Saturday, June 13, 2015

European Standards of Beauty

Transition Year are finishing their academic year today with the annual Actiontrack show. Some have already left, and they completed their academic work at the end of May. Coming up, some Work Portfolio pieces they did over the last two terms.

First, here is Seyilogo Braithwaite's 'European Standards of Beauty', which she read out at the TY English Evening:

As a child, I grew up thinking that my nose, lips and my tummy were too big, my hair too frizzy and ultimately, my skin too dark. I was exposed to television and media at a very young age and so were all the other children I knew.

All the television shows, cartoons, movies and even dollies depicted the same beauty standards: a slim woman or girl with long, straight hair, coloured eyes, a pointy nose and thin lips. As a young dark skinned girl, I obviously lacked all of those features and soon, I began to desire to resemble those beautiful women I saw on TV.

There was a point in my life when I aspired to be Caucasian. I was around the age of six. What I did first was convince my mother to let me relax the incredibly frizzy and curly mane of hair sitting atop my head. I remember thinking to myself that "no one on TV has curly hair so why should I?" I wasn't the only one who thought that. All my friends where perming their hair as well in our struggles to look more "beautiful". By the time I was eight, I knew just two people with unrelaxed hair.
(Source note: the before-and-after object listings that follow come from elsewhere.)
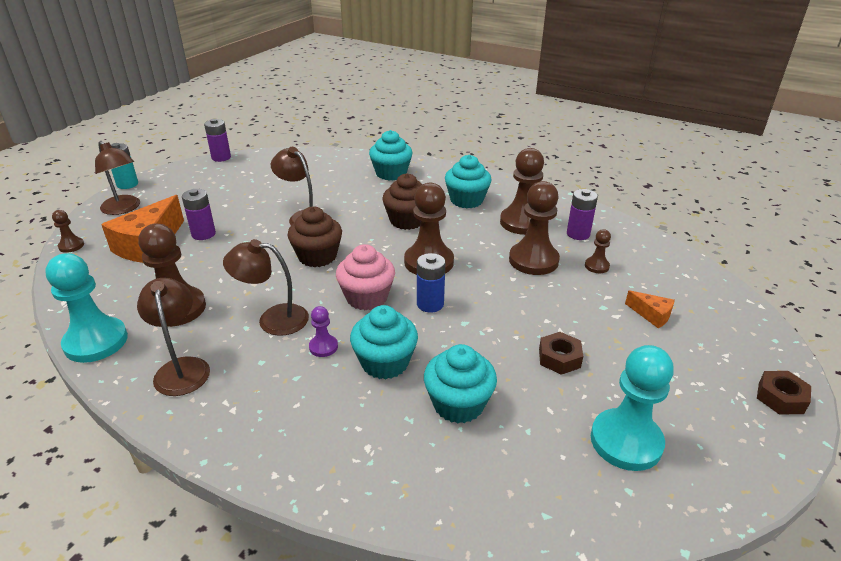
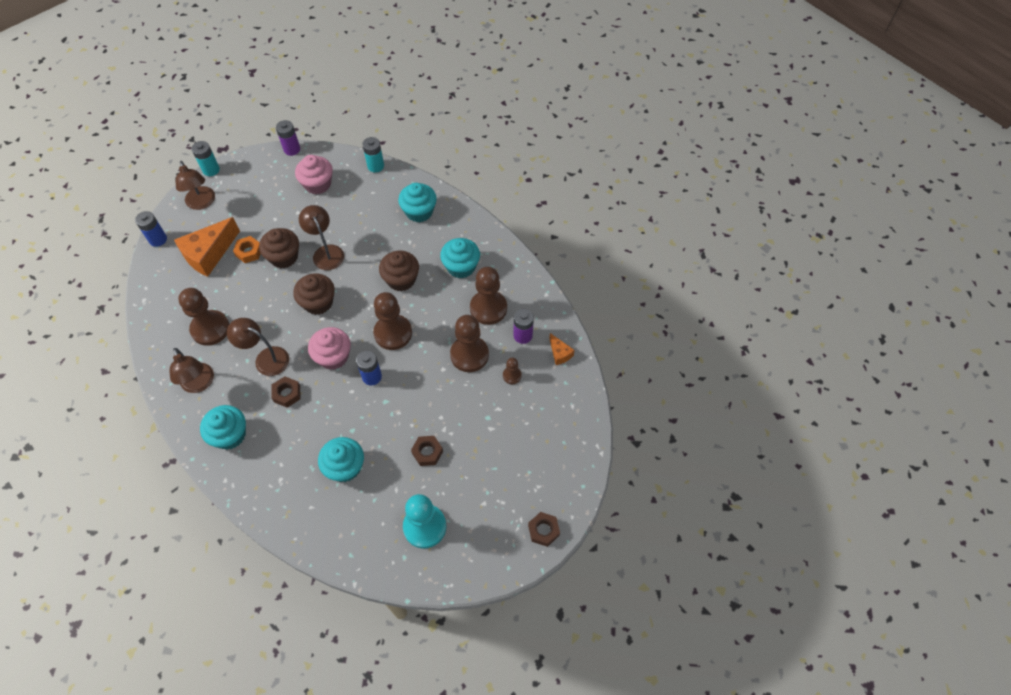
camera: 20 degrees right, 25 degrees up
(71, 246) = (158, 239): brown pawn -> blue battery
(96, 342) = (156, 345): turquoise pawn -> none
(182, 368) = (199, 384): brown lamp -> brown lamp turned 150 degrees clockwise
(203, 234) = (249, 252): purple battery -> orange nut
(252, 230) = (284, 257): none -> brown cupcake
(264, 174) = (317, 184): none -> pink cupcake
(322, 154) = (375, 166): none -> turquoise battery
(323, 347) = (287, 394): purple pawn -> brown nut
(385, 362) = (318, 419): turquoise cupcake -> turquoise cupcake (230, 435)
(651, 315) = (515, 436): orange cheese -> orange cheese (559, 353)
It was almost like a trend amongst us.

Can you imagine six year olds hating themselves and their skin purely because of what the television shows them? It's awful. Women of colour are so underrepresented by the media and it is so unfair. Whitewashing was so common that even the dollies that we were supposed to have fun with imposed European standards of beauty on us forcing us to feel inferior. All the Barbies I owned were white with blonde hair and blue eyes and I too wanted to look like them. I remember the first black doll I had. I thought it was incredibly ugly and wanted to throw it away. When my mother asked me why, I told her I thought it was ugly. The only reason I didn't want the doll was because of its colour. If the doll was white, I would have taken it with open arms because the only reason it disgusted me was because it was black. A doll the same colour as me disgusted me.
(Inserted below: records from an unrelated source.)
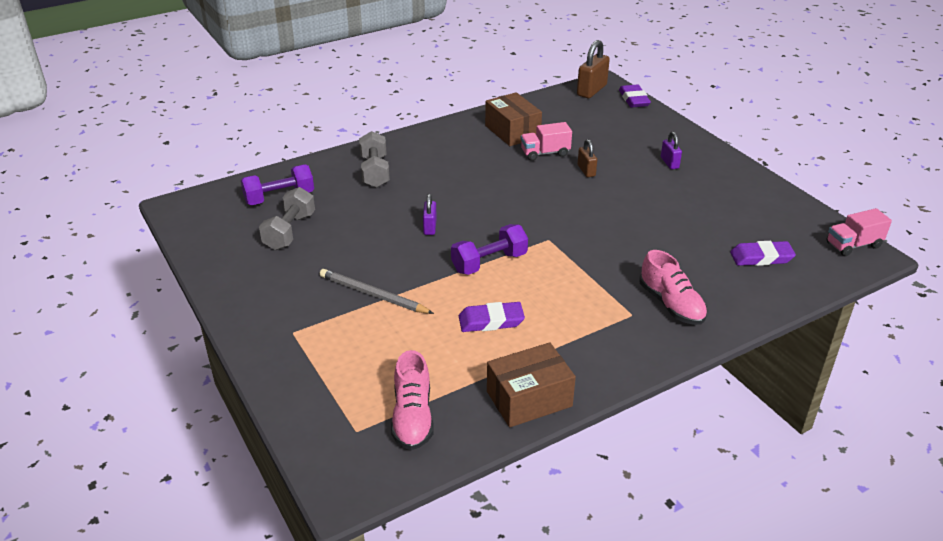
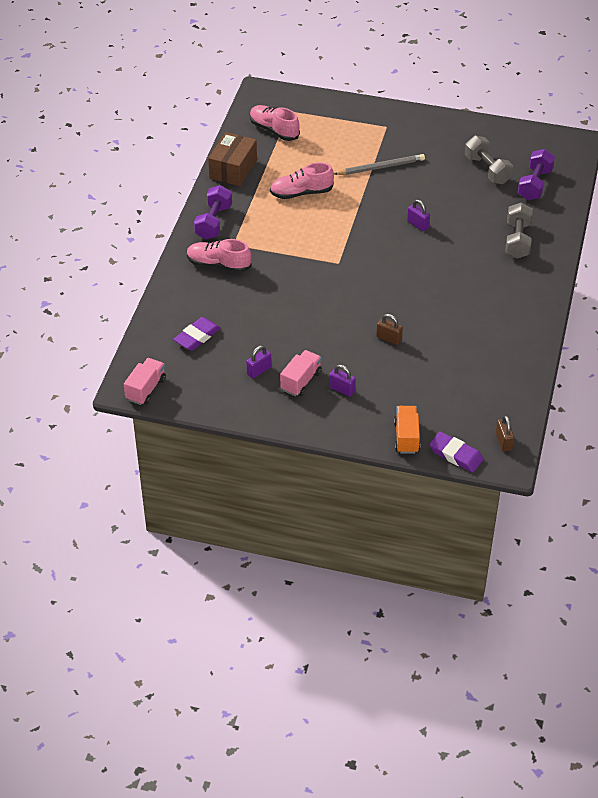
camera: 135 degrees right, 10 degrees up
(374, 172) = (517, 240): grey dumbbell -> grey dumbbell turned 60 degrees clockwise
(489, 262) = (350, 225): purple dumbbell -> purple dumbbell (214, 222)
(491, 321) = (301, 193): purple eraser -> pink shoe
(512, 131) = (491, 342): brown box -> none
(545, 153) = (438, 336): pink truck -> pink truck (301, 381)
(591, 90) = (503, 442): brown padlock -> brown padlock, size x0.58
(656, 120) = (406, 437): none -> orange truck
(727, 206) = (259, 370): none -> purple padlock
Thinking back, I am horrified by those actions and how much I wished to wake up white and beautiful. It wasn't my fault though. It's what the media depicts as beauty. It is unfair to subject black children to just those standards of beauty. The lack of black actresses, models and dolls in my childhood taught me to hate my skin. Not everyone is like me. I was able to get back up from that there is nothing wrong with me but some girls aren't so lucky. I have friends that bleach their dark, beautiful skin in an attempt to be lightskinned. People don't really understand the psychological damage these beauty standards can do to young, black children. They grow up hating the skin they're in because they aren't taught to love themselves. The media etches images into our heads of what we should aspire to look like instead of teaching us how to love ourselves.

It took me years to accept myself and I am finally at that point where I love myself. My skin is dark, my hair is curly, my lips are big, my eyes are a dark brown, and I love it. I am sick of subjecting myself to the European standards of beauty because I am not European. I am black and I am beautiful.